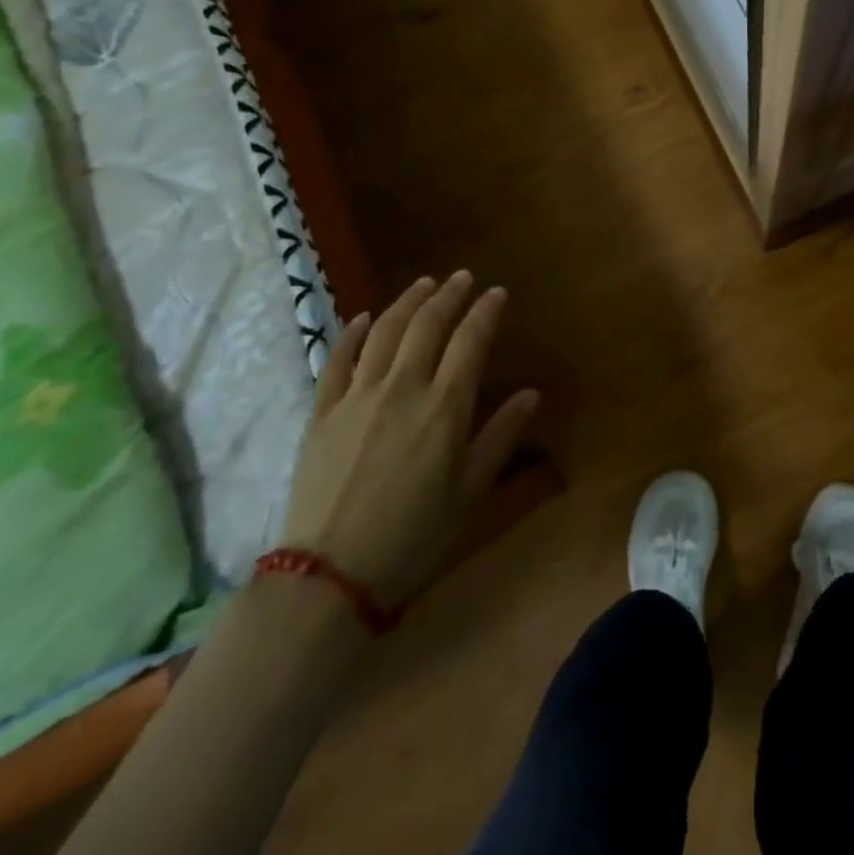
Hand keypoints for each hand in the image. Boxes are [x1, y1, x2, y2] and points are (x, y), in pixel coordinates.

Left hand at [280, 271, 539, 607]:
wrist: (330, 576)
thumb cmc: (415, 536)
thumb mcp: (471, 490)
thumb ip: (501, 435)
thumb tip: (531, 394)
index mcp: (444, 407)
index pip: (470, 341)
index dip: (486, 312)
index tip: (497, 293)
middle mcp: (402, 388)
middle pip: (427, 325)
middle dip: (449, 295)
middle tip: (463, 278)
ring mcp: (357, 397)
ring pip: (384, 332)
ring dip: (407, 302)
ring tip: (425, 284)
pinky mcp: (322, 413)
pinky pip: (337, 361)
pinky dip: (352, 333)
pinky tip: (363, 317)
+ + +
All lines above with the word "hand" need to be reported.

**Completed task**.
Hand keypoints for each hand in the image. Boxes are [x1, y1, x2, y2] and points are (x, y), in pixel coordinates.
Left hand at [280, 271, 539, 607]:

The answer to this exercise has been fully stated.